Due to the fact they lived such different lives to our own, it is perilously easy to dismiss our medieval cousins as having absolutely nothing in common with modern Britons. The stock image of austere fanatics flagellating themselves and butchering their heretical neighbours has been so ingrained in our historical bloodstream that it has survived relatively unscathed across the centuries. Of course our ancestors liked to make sex jokes and get drunk just as much as we do - a fact bawdily conveyed by this new adaptation of The Canterbury Tales.
The range of personalities on the stage at once immediately puts paid to the old assumption that medieval society could be neatly divided into a tiny minority of nobles and a seething mass of anonymous peasants. From the sleazy pardoner who makes a living selling dubious religious relics to the monk who found God after assaulting his wife, the whole vivid canvas of 14th century life is on display here.
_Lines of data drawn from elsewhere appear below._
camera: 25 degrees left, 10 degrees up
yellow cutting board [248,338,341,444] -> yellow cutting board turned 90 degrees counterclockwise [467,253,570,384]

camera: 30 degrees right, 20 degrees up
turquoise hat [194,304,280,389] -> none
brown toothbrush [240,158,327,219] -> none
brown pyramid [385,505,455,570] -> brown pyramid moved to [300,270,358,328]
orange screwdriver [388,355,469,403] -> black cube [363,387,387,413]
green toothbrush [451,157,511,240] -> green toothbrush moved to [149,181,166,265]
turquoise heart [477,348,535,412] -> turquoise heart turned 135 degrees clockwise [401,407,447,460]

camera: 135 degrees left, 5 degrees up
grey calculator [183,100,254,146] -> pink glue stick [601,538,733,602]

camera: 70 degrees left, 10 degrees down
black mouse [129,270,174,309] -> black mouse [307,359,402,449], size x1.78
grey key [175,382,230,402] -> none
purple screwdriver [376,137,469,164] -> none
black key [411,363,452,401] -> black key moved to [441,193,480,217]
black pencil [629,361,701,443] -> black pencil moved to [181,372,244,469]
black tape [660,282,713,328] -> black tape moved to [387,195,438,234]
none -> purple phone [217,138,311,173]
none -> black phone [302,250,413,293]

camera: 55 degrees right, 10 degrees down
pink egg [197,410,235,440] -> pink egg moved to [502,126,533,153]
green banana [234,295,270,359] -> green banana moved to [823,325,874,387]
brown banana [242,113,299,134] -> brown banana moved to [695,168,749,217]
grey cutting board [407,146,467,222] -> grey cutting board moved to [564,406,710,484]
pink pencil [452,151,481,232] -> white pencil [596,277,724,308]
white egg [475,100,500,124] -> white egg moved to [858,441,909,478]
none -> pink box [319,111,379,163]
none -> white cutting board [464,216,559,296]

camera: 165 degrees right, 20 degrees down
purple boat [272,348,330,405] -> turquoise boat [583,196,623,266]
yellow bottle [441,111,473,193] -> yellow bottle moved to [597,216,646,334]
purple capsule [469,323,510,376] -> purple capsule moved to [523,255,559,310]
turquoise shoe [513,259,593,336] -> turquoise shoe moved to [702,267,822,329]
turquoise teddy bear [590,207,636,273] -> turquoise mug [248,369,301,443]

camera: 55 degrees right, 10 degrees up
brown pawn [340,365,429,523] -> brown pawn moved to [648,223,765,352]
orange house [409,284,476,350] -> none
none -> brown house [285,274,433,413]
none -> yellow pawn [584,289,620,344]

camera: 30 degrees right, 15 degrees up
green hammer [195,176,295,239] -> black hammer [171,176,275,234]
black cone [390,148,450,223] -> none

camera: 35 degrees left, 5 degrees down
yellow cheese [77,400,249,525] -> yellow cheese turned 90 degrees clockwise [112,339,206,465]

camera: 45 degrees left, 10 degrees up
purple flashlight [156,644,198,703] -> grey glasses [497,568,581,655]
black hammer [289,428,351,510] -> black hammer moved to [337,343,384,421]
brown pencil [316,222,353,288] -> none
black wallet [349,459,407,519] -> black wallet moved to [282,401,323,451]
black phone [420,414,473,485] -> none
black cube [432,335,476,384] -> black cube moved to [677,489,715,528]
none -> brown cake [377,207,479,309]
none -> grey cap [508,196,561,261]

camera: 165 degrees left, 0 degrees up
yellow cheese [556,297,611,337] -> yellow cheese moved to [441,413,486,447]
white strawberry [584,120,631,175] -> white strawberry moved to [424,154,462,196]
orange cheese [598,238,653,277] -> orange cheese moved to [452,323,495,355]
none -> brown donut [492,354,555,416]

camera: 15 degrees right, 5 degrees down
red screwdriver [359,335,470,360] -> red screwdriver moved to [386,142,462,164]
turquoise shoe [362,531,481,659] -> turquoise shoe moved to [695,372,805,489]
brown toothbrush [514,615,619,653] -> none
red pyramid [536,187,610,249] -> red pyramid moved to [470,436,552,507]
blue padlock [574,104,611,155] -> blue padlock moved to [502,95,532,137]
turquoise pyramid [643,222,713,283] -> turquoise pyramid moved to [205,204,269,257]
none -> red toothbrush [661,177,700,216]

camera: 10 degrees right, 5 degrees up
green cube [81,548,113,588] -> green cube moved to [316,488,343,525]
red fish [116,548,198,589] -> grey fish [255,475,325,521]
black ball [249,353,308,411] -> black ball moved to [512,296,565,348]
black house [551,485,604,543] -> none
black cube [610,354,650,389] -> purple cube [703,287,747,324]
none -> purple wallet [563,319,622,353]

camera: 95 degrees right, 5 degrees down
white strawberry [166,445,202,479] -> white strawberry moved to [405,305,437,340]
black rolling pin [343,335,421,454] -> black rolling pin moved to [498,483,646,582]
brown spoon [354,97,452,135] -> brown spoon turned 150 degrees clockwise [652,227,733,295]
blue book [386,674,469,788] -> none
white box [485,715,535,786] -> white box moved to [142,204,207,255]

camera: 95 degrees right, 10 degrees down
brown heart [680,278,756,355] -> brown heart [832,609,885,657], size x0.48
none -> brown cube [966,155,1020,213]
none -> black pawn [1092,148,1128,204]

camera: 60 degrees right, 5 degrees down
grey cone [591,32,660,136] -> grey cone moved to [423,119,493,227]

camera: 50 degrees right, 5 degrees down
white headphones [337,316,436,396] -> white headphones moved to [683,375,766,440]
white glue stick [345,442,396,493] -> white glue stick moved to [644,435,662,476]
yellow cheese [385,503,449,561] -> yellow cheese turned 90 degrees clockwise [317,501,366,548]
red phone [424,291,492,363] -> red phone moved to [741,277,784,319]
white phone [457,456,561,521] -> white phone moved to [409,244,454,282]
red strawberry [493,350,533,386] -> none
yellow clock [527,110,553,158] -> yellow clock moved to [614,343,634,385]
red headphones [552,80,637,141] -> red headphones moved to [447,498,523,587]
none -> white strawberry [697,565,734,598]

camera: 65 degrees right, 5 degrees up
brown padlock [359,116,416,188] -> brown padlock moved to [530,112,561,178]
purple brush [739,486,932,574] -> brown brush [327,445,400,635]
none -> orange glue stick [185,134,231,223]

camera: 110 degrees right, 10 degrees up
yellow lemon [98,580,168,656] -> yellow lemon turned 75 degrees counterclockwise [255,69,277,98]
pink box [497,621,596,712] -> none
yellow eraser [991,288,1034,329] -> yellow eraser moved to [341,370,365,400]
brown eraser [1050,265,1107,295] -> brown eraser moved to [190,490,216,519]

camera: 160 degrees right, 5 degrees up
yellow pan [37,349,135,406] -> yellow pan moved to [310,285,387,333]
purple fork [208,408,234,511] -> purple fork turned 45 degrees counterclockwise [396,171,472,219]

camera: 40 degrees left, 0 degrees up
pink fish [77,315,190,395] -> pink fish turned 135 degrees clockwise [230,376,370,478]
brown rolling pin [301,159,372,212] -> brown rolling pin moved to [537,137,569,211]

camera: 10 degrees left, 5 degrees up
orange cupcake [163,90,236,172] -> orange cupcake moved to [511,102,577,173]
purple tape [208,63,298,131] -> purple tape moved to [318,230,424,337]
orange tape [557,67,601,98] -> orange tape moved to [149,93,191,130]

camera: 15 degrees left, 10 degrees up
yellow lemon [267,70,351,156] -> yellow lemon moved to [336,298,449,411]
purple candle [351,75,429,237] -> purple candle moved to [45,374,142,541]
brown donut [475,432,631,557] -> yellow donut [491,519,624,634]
This is quite an achievement considering the Lancaster Offshoots had an hour to not only introduce all these characters but also give them enough time to tell their respective tales. The cast cleverly hint at the personalities of the pilgrims by their mannerisms and reception by other characters, allowing the audience to fill in the gaps. This prevented the number of people on stage from becoming overwhelming while still allowing for a significant amount of subtlety. Even when a character wasn't directly involved in the action, they were still full of energy - playing chess or drinking ale - bestowing the show with a gruff, dynamic quality.
The rowdy chatter of the pilgrims was occasionally halted by out-of-scene commentary from Geoffrey Chaucer himself. Dressed in a suave modern suit and delivering his lines in rhyming couplets, Chaucer remained deliberately aloof from the vulgar banter of the other pilgrims. With everything else going on, his interludes provided a welcome change of pace.
The excellent acting and lusty storytelling ensure that this version of The Canterbury Tales lives up to the high standards set by Chaucer's masterpiece. Go along and you might be surprised at how little we've changed from the 14th century. Don't worry - there's not a hint of flagellation in sight.